Best way to create temporary file?

Frank Millman frank at chagford.com
Fri Apr 29 07:11:50 EDT 2005


Hi all

I need to generate potentially large reports from a database, and I
want to offer the option of print preview before actually printing
(using wxPython). I figure that the best way to achieve this is to
write the report to a temporary file, or more likely to a temporary
directory with a separate file for each page. I can use that for
previewing and for printing, and then delete the file/directory.

There seems to be a few ways to achieve this, and I am not sure of the
best way.

1. I can call tempfile.TemporaryFile() for each file required.

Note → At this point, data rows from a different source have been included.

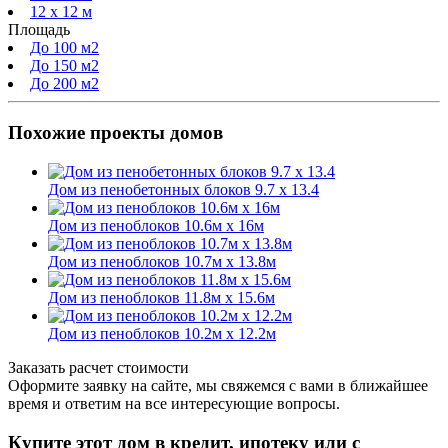
12 x 12 м
Площадь
До 100 м2
До 150 м2
До 200 м2
Похожие проекты домов
Дом из пенобетонных блоков 9.7 х 13.4
Дом из пеноблоков 10.6м х 16м
Дом из пеноблоков 10.7м х 13.8м
Дом из пеноблоков 11.8м х 15.6м
Дом из пеноблоков 10.2м х 12.2м
Заказать расчет стоимости
Оформите заявку на сайте, мы свяжемся с вами в ближайшее
время и ответим на все интересующие вопросы.
Купите этот дом в кредит, ипотеку или с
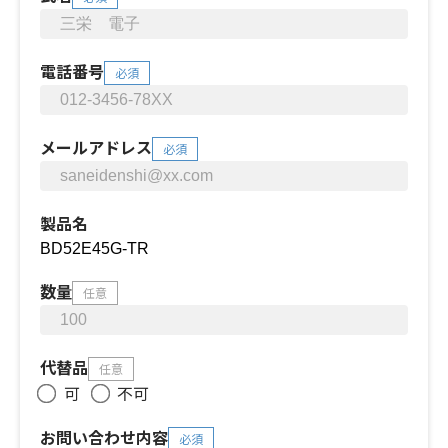
電話番号
必須
メールアドレス
必須
製品名
数量
任意
代替品
任意
可
不可
お問い合わせ内容
必須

2. I can call tempfile.mkdtemp() to create a temporary directory, and
create each file manually.

3. I can call os.tmpfile() for each file required.

After creating the files, I need to re-read them, either one at a time
in sequence (if printing), or any one at random (if previewing a
particular page). This makes me lean towards method 2.

With this method, I create the files manually, so I can name them
according to their page numbers, which makes it easy to open and close
them as required. The other two methods return open file objects, so
it seems that I cannot close them, as there would be no means of
accessing their contents subsequently. Therefore I would have to
maintain a list of open file objects, use indexing to retrieve a
particular page, and then perform seek(0) before I could read it. A
slight downside of method 2 is that I have to delete the files and the
directory manually when I have finished.

I have two additional questions regarding method 3.

Firstly, I am not sure how it works. The docs say that the file has no
directory entries associated with it, and it will be automatically
deleted when there are no file descriptors for the file. What does
this mean? Does it create a physical file, or is it stored in memory?
If the latter, could I run into memory problems if I create a report
with hundreds of pages?

Secondly, I can create the file using FC3 (Python 2.4), but if I try
on Windows 2000 (Python 2.4) I get the message 'OSError: Permission
denied', even though I am a member of the Administrators group.

Any advice on the best approach for this will be much appreciated.